╔══

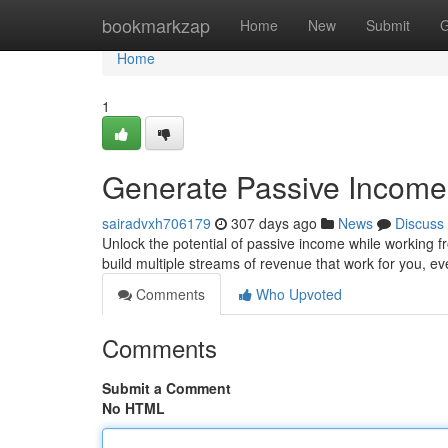
Home
bookmarkzap
Home
New
Submit
G
Home
1
Generate Passive Income
sairadvxh706179
307 days ago
News
Discuss
Unlock the potential of passive income while working fr
build multiple streams of revenue that work for you, 
Comments
Who Upvoted
Comments
Submit a Comment
No HTML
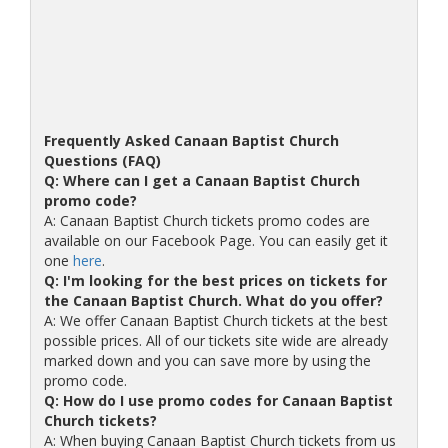
Frequently Asked Canaan Baptist Church
Questions (FAQ)
Q: Where can I get a Canaan Baptist Church
promo code?
A: Canaan Baptist Church tickets promo codes are
available on our Facebook Page. You can easily get it
one
here
.
Q: I'm looking for the best prices on tickets for
the Canaan Baptist Church. What do you offer?
A: We offer Canaan Baptist Church tickets at the best
possible prices. All of our tickets site wide are already
marked down and you can save more by using the
promo code.
Q: How do I use promo codes for Canaan Baptist
Church tickets?
A: When buying Canaan Baptist Church tickets from us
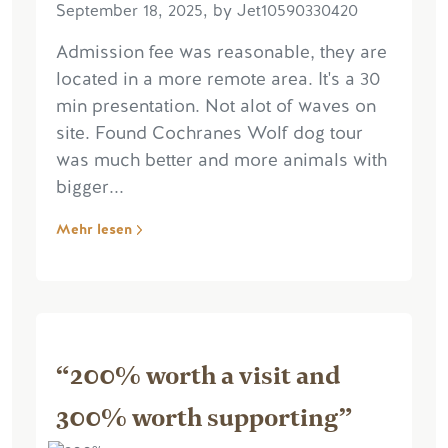
September 18, 2025, by Jet10590330420
Admission fee was reasonable, they are
located in a more remote area. It's a 30
min presentation. Not alot of waves on
site. Found Cochranes Wolf dog tour
was much better and more animals with
bigger...
Mehr lesen
“200% worth a visit and
300% worth supporting”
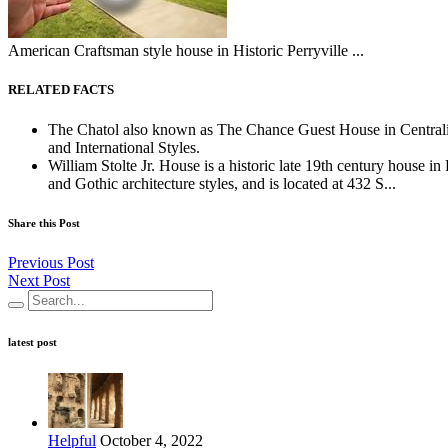
American Craftsman style house in Historic Perryville ...
RELATED FACTS
The Chatol also known as The Chance Guest House in Centralia, 
and International Styles.
William Stolte Jr. House is a historic late 19th century house i
and Gothic architecture styles, and is located at 432 S...
Share this Post
Previous Post
Next Post
latest post
Helpful
October 4, 2022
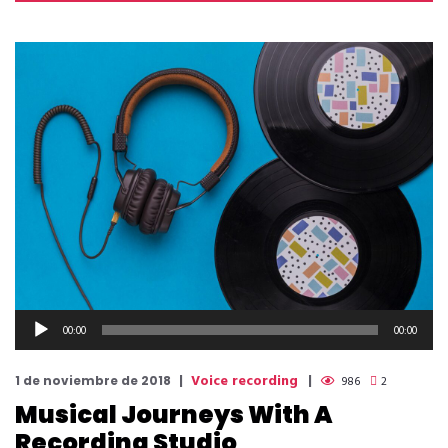
Reproductor
00:00
00:00
de
audio
Voice recording
1 de noviembre de 2018
986
2
Musical Journeys With A
Recording Studio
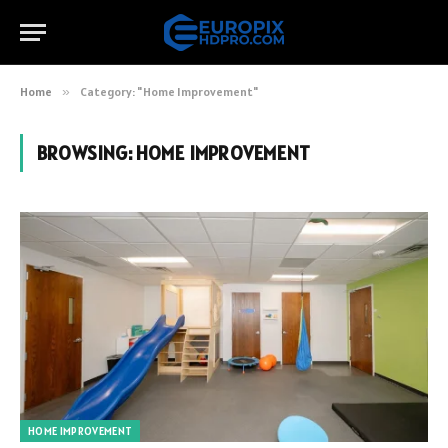
Home
»
Category: "Home Improvement"
BROWSING:
HOME IMPROVEMENT
HOME IMPROVEMENT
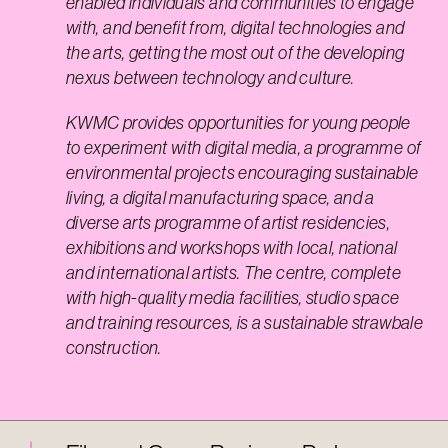
enabled individuals and communities to engage
with, and benefit from, digital technologies and
the arts, getting the most out of the developing
nexus between technology and culture.
KWMC provides opportunities for young people
to experiment with digital media, a programme of
environmental projects encouraging sustainable
living, a digital manufacturing space, and a
diverse arts programme of artist residencies,
exhibitions and workshops with local, national
and international artists. The centre, complete
with high-quality media facilities, studio space
and training resources, is a sustainable strawbale
construction.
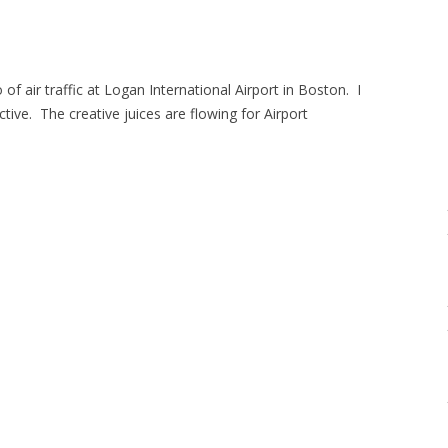
f air traffic at Logan International Airport in Boston. I
ive. The creative juices are flowing for Airport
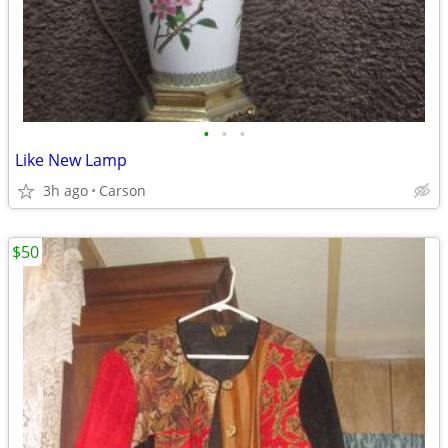
•
•
•
Like New Lamp
3h ago
Carson
$50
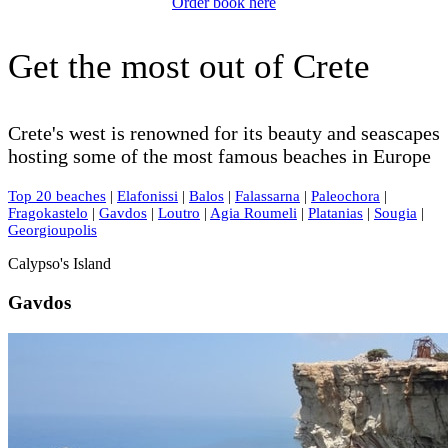
Order book here
Get the most out of Crete
Crete's west is renowned for its beauty and seascapes
hosting some of the most famous beaches in Europe
Top 20 beaches
|
Elafonissi
|
Balos
|
Falassarna
|
Paleochora
|
Fragokastelo
|
Gavdos
|
Loutro
|
Agia Roumeli
|
Platanias
|
Sougia
|
Georgioupolis
Calypso's Island
Gavdos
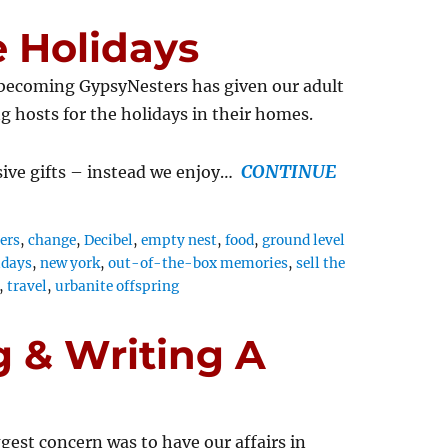
 Holidays
 becoming GypsyNesters has given our adult
ng hosts for the holidays in their homes.
CONTINUE
sive gifts – instead we enjoy…
ers
,
change
,
Decibel
,
empty nest
,
food
,
ground level
idays
,
new york
,
out-of-the-box memories
,
sell the
,
travel
,
urbanite offspring
 & Writing A
gest concern was to have our affairs in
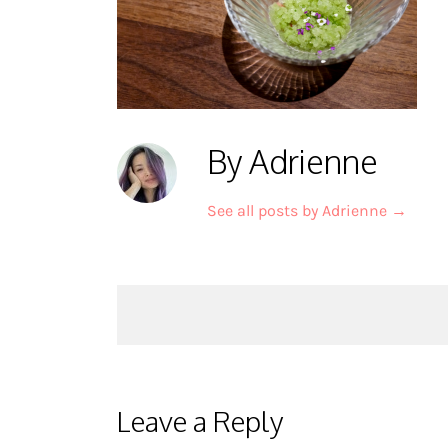
By Adrienne
See all posts by Adrienne
→
Post
navigation
Leave a Reply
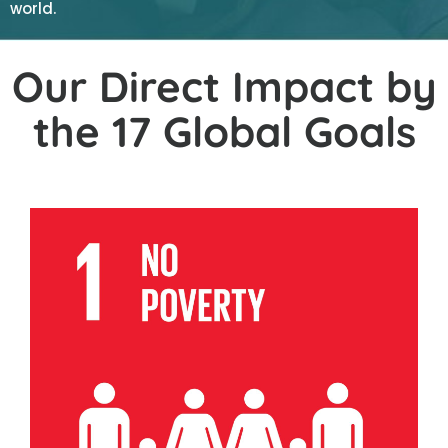
world.
Our Direct Impact by
the 17 Global Goals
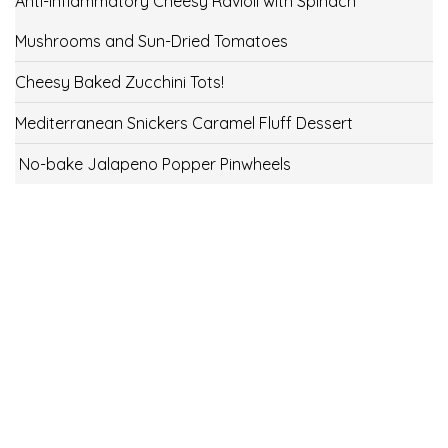
Anti-Inflammatory Cheesy Ravioli with Spinach
Mushrooms and Sun-Dried Tomatoes
Cheesy Baked Zucchini Tots!
Mediterranean Snickers Caramel Fluff Dessert
No-bake Jalapeno Popper Pinwheels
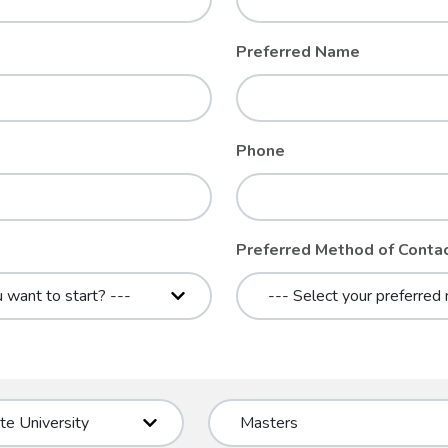
Preferred Name
Phone
Preferred Method of Conta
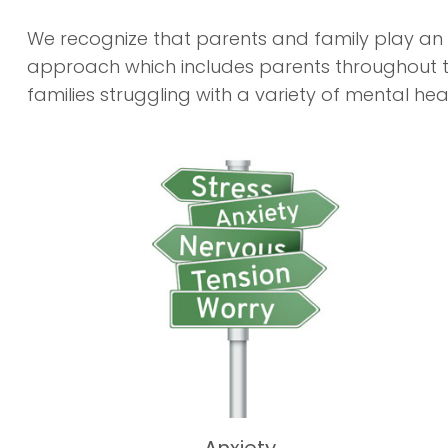
We recognize that parents and family play an i
approach which includes parents throughout th
families struggling with a variety of mental hea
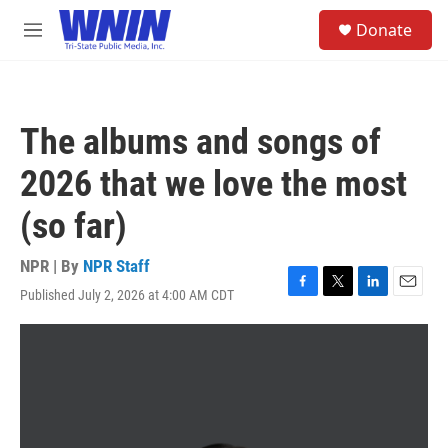
Skip to main content
S
Donate
e
M
a
e
r
n
c
u
h
The albums and songs of
u
e
2026 that we love the most
r
y
(so far)
NPR | By
NPR Staff
Published July 2, 2026 at 4:00 AM CDT
F
T
L
E
a
w
i
m
c
i
n
a
e
t
k
i
b
t
e
l
o
e
d
o
r
I
k
n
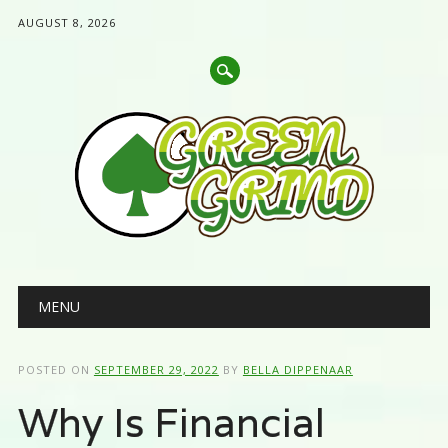
AUGUST 8, 2026
Main menu
Skip
MENU
to
content
POSTED ON
SEPTEMBER 29, 2022
BY
BELLA DIPPENAAR
Why Is Financial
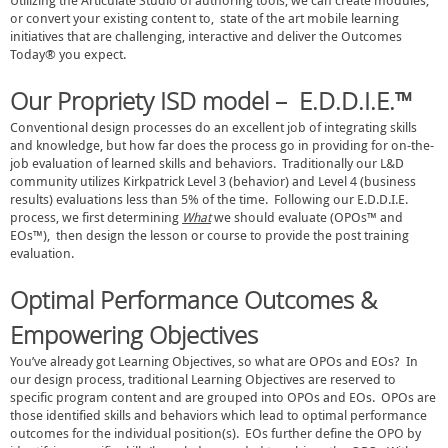
Utilizing the Articulate Studio of authoring tools, we can create modules,
or convert your existing content to, state of the art mobile learning
initiatives that are challenging, interactive and deliver the Outcomes
Today® you expect.
Our Propriety
ISD
model –
E.D.D.I.E.™
Conventional design processes do an excellent job of integrating skills
and knowledge, but how far does the process go in providing for on-the-
job evaluation of learned skills and behaviors. Traditionally our L&D
community utilizes Kirkpatrick Level 3 (behavior) and Level 4 (business
results) evaluations less than 5% of the time. Following our E.D.D.I.E.
process, we first determining
What
we should evaluate (OPOs™ and
EOs™), then design the lesson or course to provide the post training
evaluation.
Optimal Performance Outcomes &
Empowering Objectives
You’ve already got Learning Objectives, so what are OPOs and EOs? In
our design process, traditional Learning Objectives are reserved to
specific program content and are grouped into OPOs and EOs. OPOs are
those identified skills and behaviors which lead to optimal performance
outcomes for the individual position(s). EOs further define the OPO by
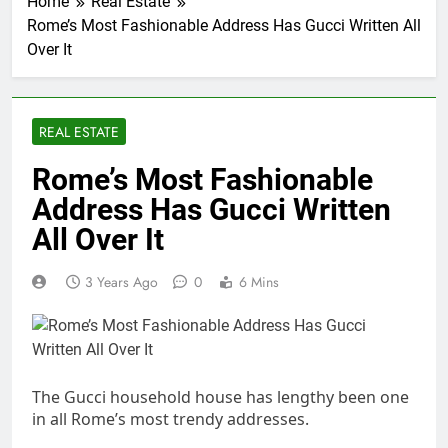
Home
Real Estate
Rome’s Most Fashionable Address Has Gucci Written All
Over It
REAL ESTATE
Rome’s Most Fashionable
Address Has Gucci Written
All Over It
3 Years Ago
0
6 Mins
The Gucci household house has lengthy been one
in all Rome’s most trendy addresses.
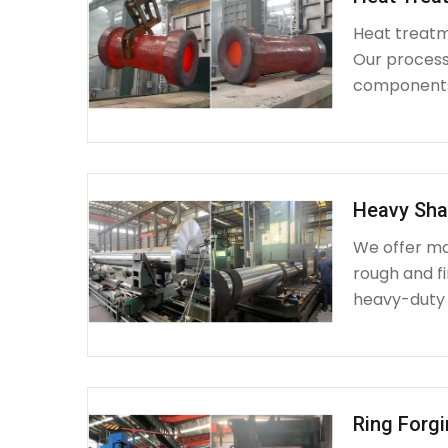
Heat treatme
Our process 
components 
Heavy Sha
We offer ma
rough and fi
heavy-duty
Ring Forg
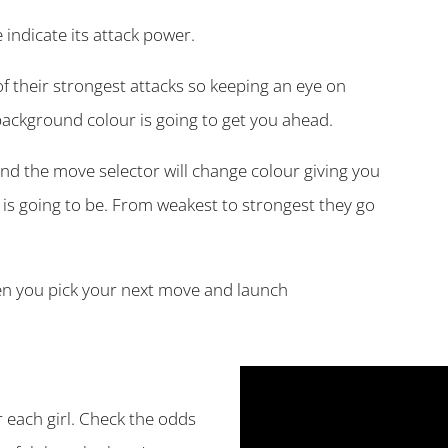
indicate its attack power.
of their strongest attacks so keeping an eye on
background colour is going to get you ahead.
d the move selector will change colour giving you
is going to be. From weakest to strongest they go
hen you pick your next move and launch
r each girl. Check the odds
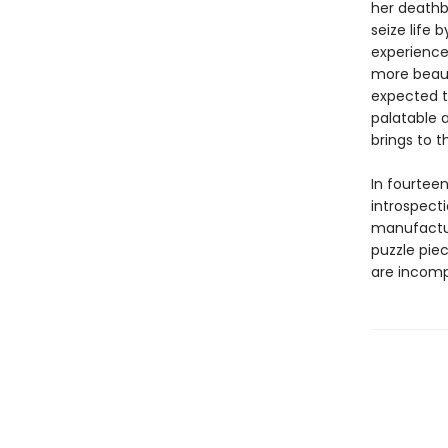
her deathb
seize life 
experience 
more beauti
expected t
palatable 
brings to t
In fourtee
introspect
manufactu
puzzle piec
are incomp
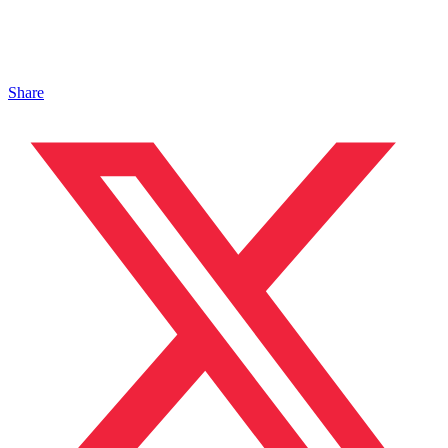
Share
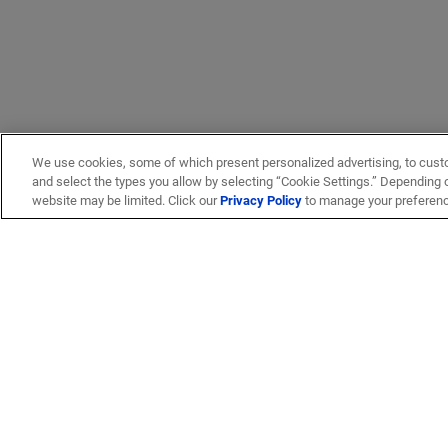
We use cookies, some of which present personalized advertising, to cust
and select the types you allow by selecting “Cookie Settings.” Depending on
website may be limited. Click our
Privacy Policy
to manage your preferen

╚══

EXERCISE GOAL: Write everything in the records out exactly, apart from the pictures.

WRITTEN ANSWER:
Home
bookmarkzap
Home
New
Submit
G
Home
1
Generate Passive Income
sairadvxh706179
307 days ago
News
Discuss
Unlock the potential of passive income while working fr
build multiple streams of revenue that work for you, 
Comments
Who Upvoted
Comments
Submit a Comment
No HTML
Frequently Asked Canaan Baptist Church
Questions (FAQ)
Q: Where can I get a Canaan Baptist Church
promo code?
A: Canaan Baptist Church tickets promo codes are
available on our Facebook Page. You can easily get it
one
here
.
Q: I'm looking for the best prices on tickets for
the Canaan Baptist Church. What do you offer?
A: We offer Canaan Baptist Church tickets at the best
possible prices. All of our tickets site wide are already
marked down and you can save more by using the
promo code.
Q: How do I use promo codes for Canaan Baptist
Church tickets?
A: When buying Canaan Baptist Church tickets from us
September 18, 2025, by Jet10590330420
Admission fee was reasonable, they are
located in a more remote area. It's a 30
min presentation. Not alot of waves on
site. Found Cochranes Wolf dog tour
was much better and more animals with
bigger...
Mehr lesen
“200% worth a visit and
300% worth supporting”
American Craftsman style house in Historic Perryville ...
RELATED FACTS
The Chatol also known as The Chance Guest House in Centralia, 
and International Styles.
William Stolte Jr. House is a historic late 19th century house i
and Gothic architecture styles, and is located at 432 S...
Share this Post
Previous Post
Next Post
latest post
Helpful
October 4, 2022
Reproductor
00:00
00:00
de
audio
Voice recording
1 de noviembre de 2018
986
2
Musical Journeys With A
Recording Studio
Home
»
Category: "Home Improvement"
BROWSING:
HOME IMPROVEMENT
HOME IMPROVEMENT
enabled individuals and communities to engage
with, and benefit from, digital technologies and
the arts, getting the most out of the developing
nexus between technology and culture.
KWMC provides opportunities for young people
to experiment with digital media, a programme of
environmental projects encouraging sustainable
living, a digital manufacturing space, and a
diverse arts programme of artist residencies,
exhibitions and workshops with local, national
and international artists. The centre, complete
with high-quality media facilities, studio space
and training resources, is a sustainable strawbale
construction.
f air traffic at Logan International Airport in Boston. I
ive. The creative juices are flowing for Airport
•
•
•
Like New Lamp
3h ago
Carson
$50
Order book here
Get the most out of Crete
Crete's west is renowned for its beauty and seascapes
hosting some of the most famous beaches in Europe
Top 20 beaches
|
Elafonissi
|
Balos
|
Falassarna
|
Paleochora
|
Fragokastelo
|
Gavdos
|
Loutro
|
Agia Roumeli
|
Platanias
|
Sougia
|
Georgioupolis
Calypso's Island
Gavdos
 Holidays
 becoming GypsyNesters has given our adult
ng hosts for the holidays in their homes.
CONTINUE
sive gifts – instead we enjoy…
ers
,
change
,
Decibel
,
empty nest
,
food
,
ground level
idays
,
new york
,
out-of-the-box memories
,
sell the
,
travel
,
urbanite offspring
 & Writing A
gest concern was to have our affairs in
By Adrienne
See all posts by Adrienne
→
Post
navigation
Leave a Reply
world.
Our Direct Impact by
the 17 Global Goals
Anti-Inflammatory Cheesy Ravioli with Spinach
Mushrooms and Sun-Dried Tomatoes
Cheesy Baked Zucchini Tots!
Mediterranean Snickers Caramel Fluff Dessert
No-bake Jalapeno Popper Pinwheels
Preferred Name
Phone
Preferred Method of Conta
We recognize that parents and family play an i
approach which includes parents throughout th
families struggling with a variety of mental hea
Skip to main content
S
Donate
e
M
a
e
r
n
c
u
h
The albums and songs of
u
e
2026 that we love the most
r
y
(so far)
NPR | By
NPR Staff
Published July 2, 2026 at 4:00 AM CDT
F
T
L
E
a
w
i
m
c
i
n
a
e
t
k
i
b
t
e
l
o
e
d
o
r
I
k
n
AUGUST 8, 2026
Main menu
Skip
MENU
to
content
POSTED ON
SEPTEMBER 29, 2022
BY
BELLA DIPPENAAR
Why Is Financial
Utilizing the Articulate Studio of authoring tools, we can create modules,
or convert your existing content to, state of the art mobile learning
initiatives that are challenging, interactive and deliver the Outcomes
Today® you expect.
Our Propriety
ISD
model –
E.D.D.I.E.™
Conventional design processes do an excellent job of integrating skills
and knowledge, but how far does the process go in providing for on-the-
job evaluation of learned skills and behaviors. Traditionally our L&D
community utilizes Kirkpatrick Level 3 (behavior) and Level 4 (business
results) evaluations less than 5% of the time. Following our E.D.D.I.E.
process, we first determining
What
we should evaluate (OPOs™ and
EOs™), then design the lesson or course to provide the post training
evaluation.
Optimal Performance Outcomes &
Empowering Objectives
You’ve already got Learning Objectives, so what are OPOs and EOs? In
our design process, traditional Learning Objectives are reserved to
specific program content and are grouped into OPOs and EOs. OPOs are
those identified skills and behaviors which lead to optimal performance
outcomes for the individual position(s). EOs further define the OPO by
Home
Real Estate
Rome’s Most Fashionable Address Has Gucci Written All
Over It
REAL ESTATE
Rome’s Most Fashionable
Address Has Gucci Written
All Over It
3 Years Ago
0
6 Mins
The Gucci household house has lengthy been one
in all Rome’s most trendy addresses.
Heat treatme
Our process 
components 
Heavy Sha
We offer ma
rough and fi
heavy-duty
Ring Forg
indicate its attack power.
of their strongest attacks so keeping an eye on
background colour is going to get you ahead.
d the move selector will change colour giving you
is going to be. From weakest to strongest they go
hen you pick your next move and launch
r each girl. Check the odds
her deathb
seize life 
experience 
more beauti
expected t
palatable 
brings to t
In fourtee
introspect
manufactu
puzzle piec
are incomp
Share
We use cookies, some of which present personalized advertising, to cust
and select the types you allow by selecting “Cookie Settings.” Depending on
website may be limited. Click our
Privacy Policy
to manage your preferen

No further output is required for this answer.